# *Full* CTD processing example notebook

Example notebook showing post-processing functionality for an example dataset.

Shows a more complete processing workflow:

- Load and join all CTD profiles from `.cnv`.
- Remove unused fields.
- Assign metadata.
- Export to netCDF (and some other formats if we want). 

In this example, we will use the binned files from the **2019 Fram Strait cruise**. These files are located in the folder `cnv_files/`. I found them in `NPDATA/project/Fram_strait/SOURCE/CTD/fs_2019/`.

### Initial imports

Import the `oceanograpy.data.ctd` module. Also enable interactive visuals. 

In [None]:
from oceanograpy.data import ctd
%matplotlib widget

## 1. Load the data

- Loading `.cnv` files
- Structuring into an object `D`, containing all data variables from the file and with all the metadata we were able to retrieve.

In [None]:
D = ctd.ctds_from_cnv_dir('cnv_files/')

*NOTE*: Occasionally, the `start_time` field in the `.cnv`s has a wacky value, e.g. `1-Jan-2000`. In this case, you may want to try setting `start_time_NMEA` flag. This will make the parser 
assign time based on the `NMEA UTC (Time)` field in the file header - if it exists.
*Example:*

    D = ctd.ctds_from_cnv_dir('input_files/', start_time_NMEA=True)

## 2. Remove data fields we don't want to include

The function `ctd.drop_vars_pick` lets us manually remove variables. 

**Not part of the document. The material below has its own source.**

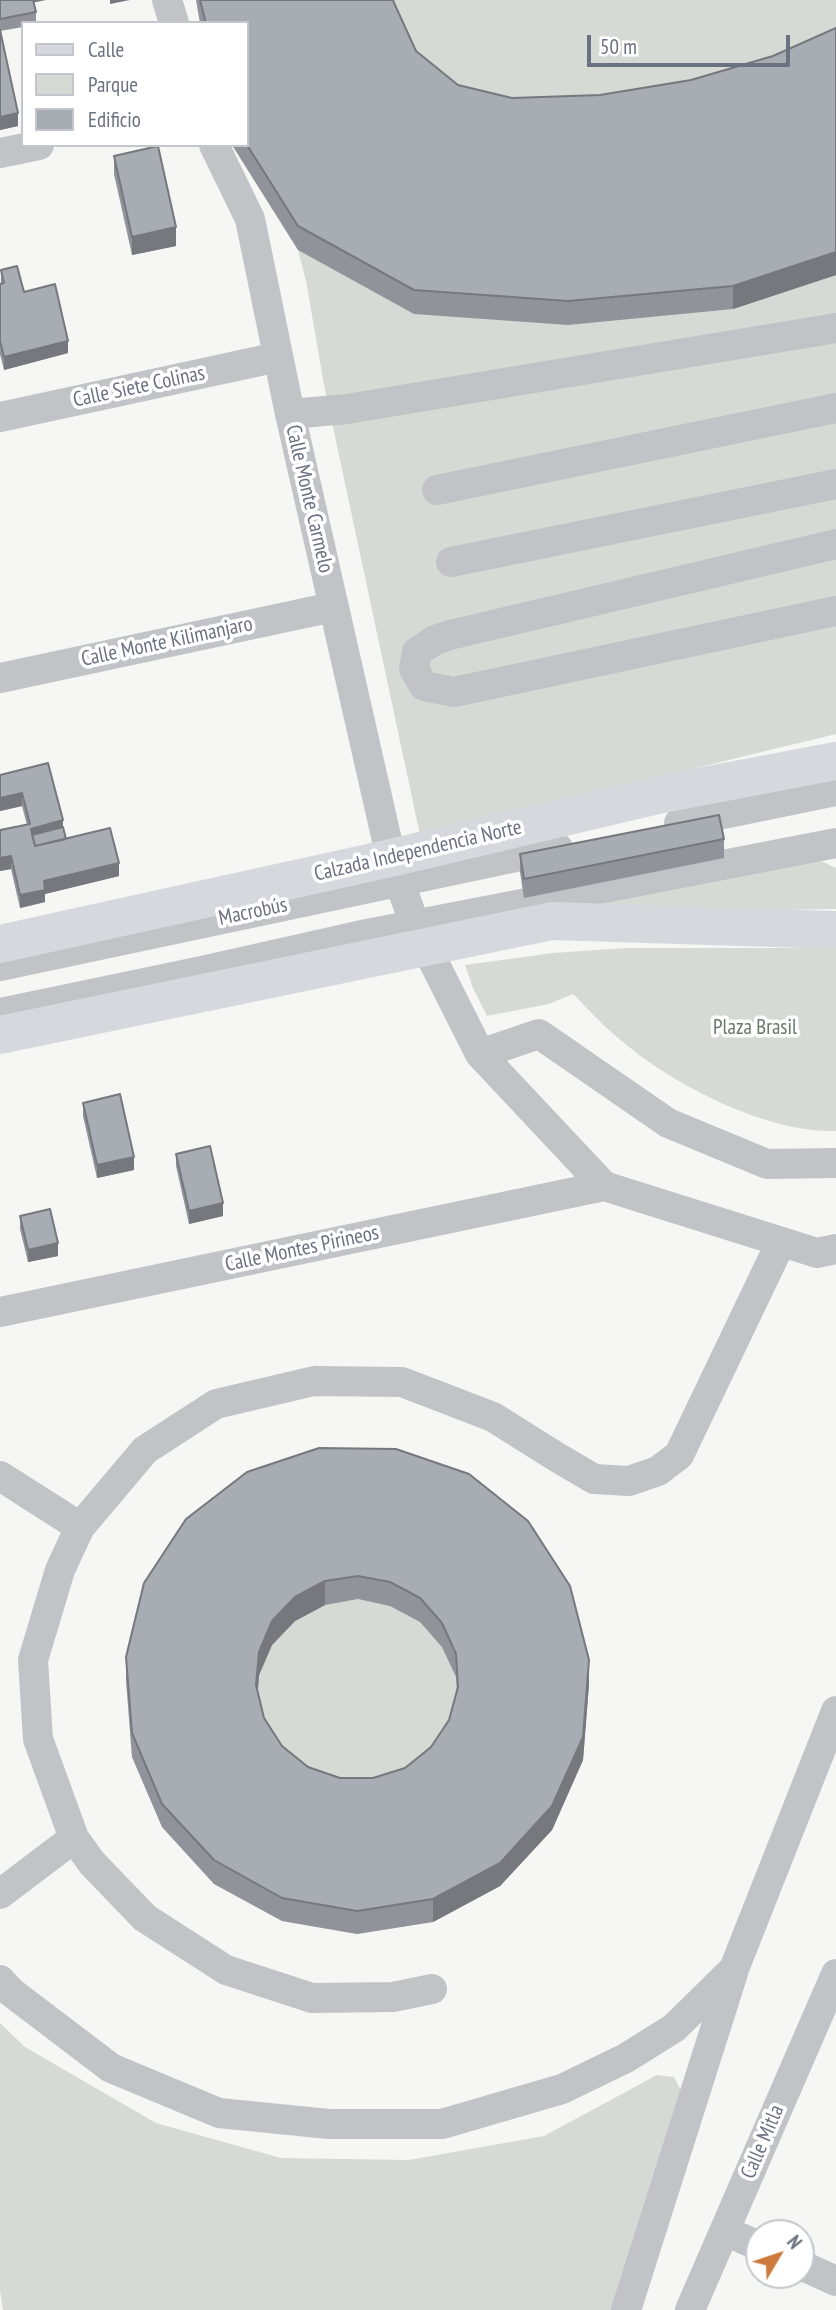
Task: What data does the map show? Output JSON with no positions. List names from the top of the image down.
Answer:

Remove stuff we are *sure* we don't need, e.g. `SBE_FLAG`, `LATITUDE_SAMPLE`..

In [None]:
D = ctd.drop_vars_pick(D)

##### Apply some standard metadata 
(Update global and attributes including some NPI specific ones. Removes numbers if we only have one sensor e.g. (`TEMP1`). Adds NMDC keywords and time, lat/lon ranges, etc. Reorders the attributes.)

In [None]:
D = ctd.metadata_auto(D, NPI=True)

## 3. Inspect the data

At this pont, we want to look through he data we have - evaluate whether it looks good, and make edits if necessary. The `ctd` module contains various helper functions to facilitate this. If you want, you can of course do you own analysis/inspection here using python tools like `matplotlib`. 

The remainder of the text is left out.